====== Article ======

We attract creative people who suggest fabulous designs in those raised beds to our team, we explain to people what and where food is growing. It is very important because many people recognize vegetables only when they are packed and with eating/cooking instructions enclosed. We're in partnership with a high school: we designed and built an aquaponics unit on a free plot of land behind the school building. We breed fish and grow vegetables there, and kids are helping us. The school has started teaching agriculture. And now we have started to think how we could help children get excited about growing food to gain professional qualification.
So we got some land that was donated by a local garden center. Volunteers helped us to turn it into an educational center with greenhouses, raised beds, and everything you need for gardening. Today the center also helps to educate planting skills to unemployed people.
And the third “plate”. We realized that the promotion of gardening motivates people to buy locally made products. We decided to support local producers, collected money, bought sign boards, put “Incredible Edible” on the top, gave it to every local market trader, and they added the product range they were selling. It was an absolute success, their sales increased!
Then we launched a joint campaign with farmers, amusingly calling it “Every Egg Matters”. We have marked those who sell eggs from their gates on the map of Todmorden. Initially, we started with four, and now we have got to 64. And the result was people started asking for local eggs from Todmorden, thus farmers had to increase the number of egg-producing chickens. Some farmers started to produce cheese, meats, pies and other products that they would have never produced before if the project didn’t exist. The number of market stalls selling local food increased. Of course, these are small steps, but now we see that all that increases economic confidence of local manufacturers. The survey that local students did for us showed that 40% of all food sellers increased their profits thanks to our project.
Now the town is immersed in greenery growing around fruit and vegetables. We're calling it a promotion of gardening and can say for sure that our project has turned into something more than just a cultivation of vegetable production. All actions provide us an opportunity to involve people within a unifying process; we are all part of the same “puzzle”.

======

# Work to complete
Repeat, word for word, the part of the Todmorden gardening text between "We attract creative" and "gain professional qualification.", inclusive.

====== Supplied data ======

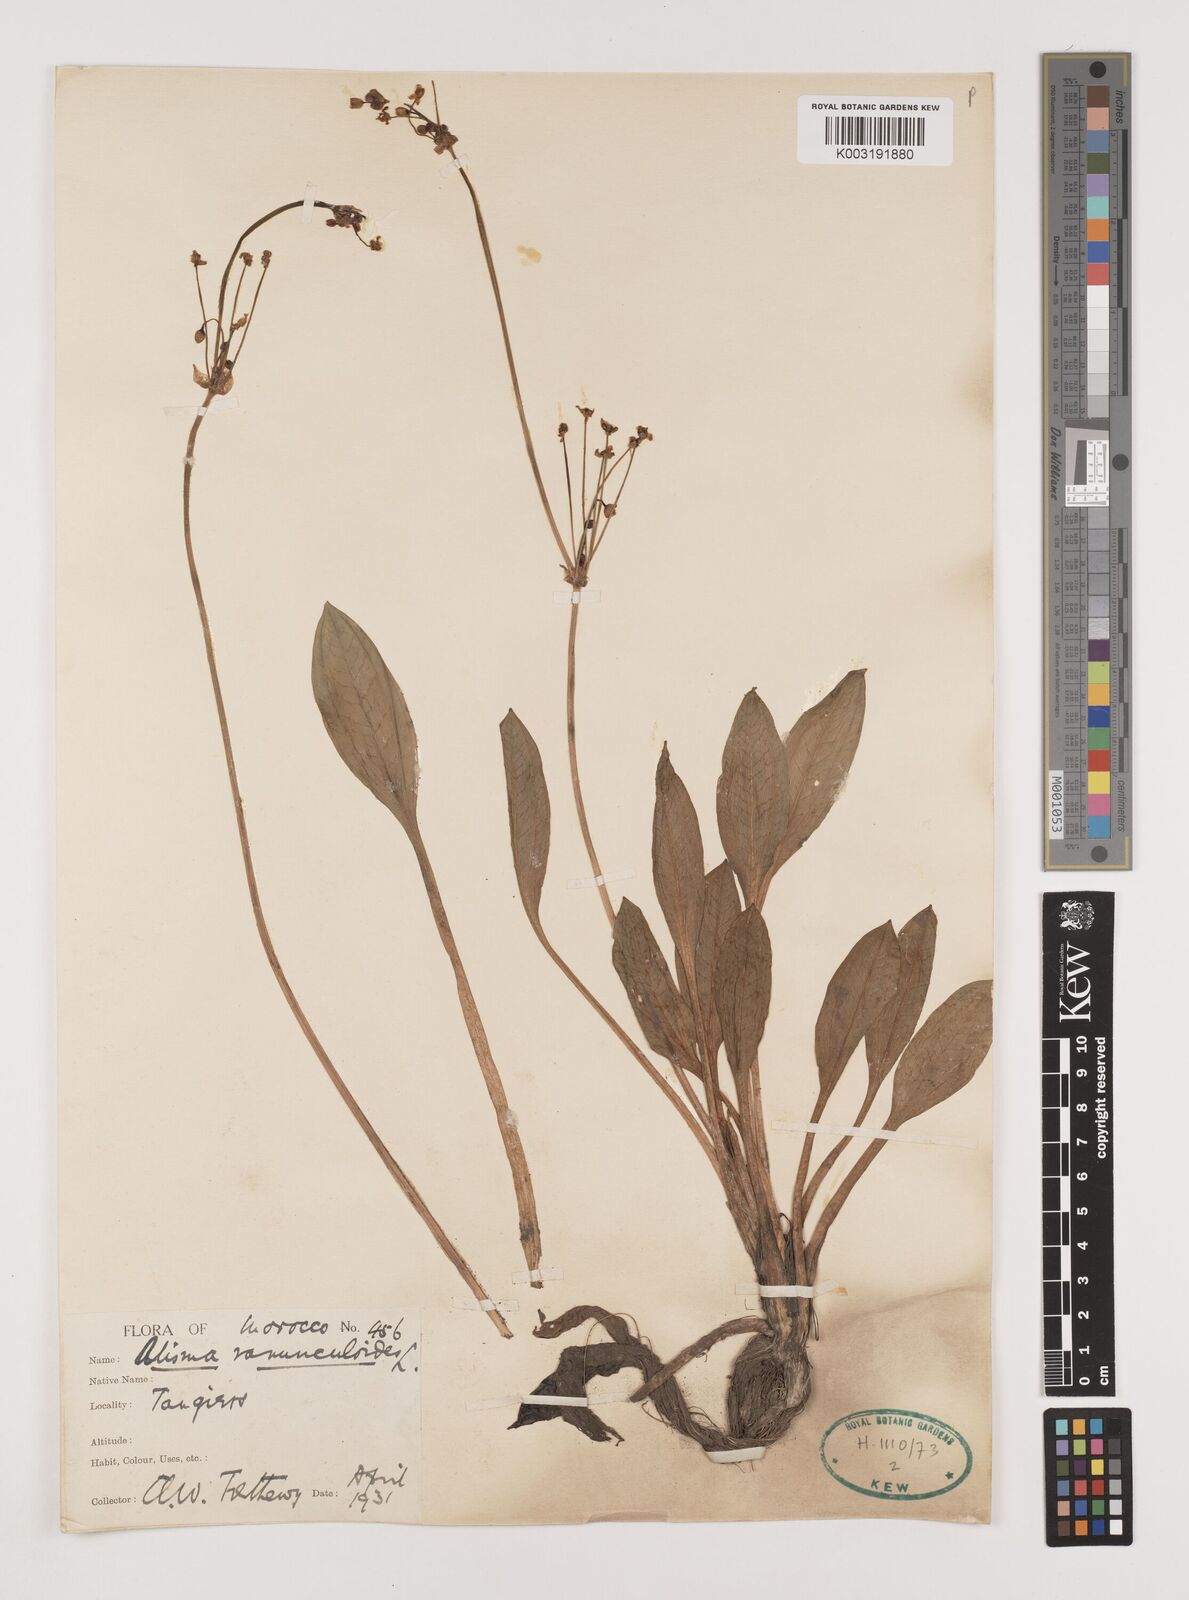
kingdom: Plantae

======

# Solution for this problem
We attract creative people who suggest fabulous designs in those raised beds to our team, we explain to people what and where food is growing. It is very important because many people recognize vegetables only when they are packed and with eating/cooking instructions enclosed. We're in partnership with a high school: we designed and built an aquaponics unit on a free plot of land behind the school building. We breed fish and grow vegetables there, and kids are helping us. The school has started teaching agriculture. And now we have started to think how we could help children get excited about growing food to gain professional qualification.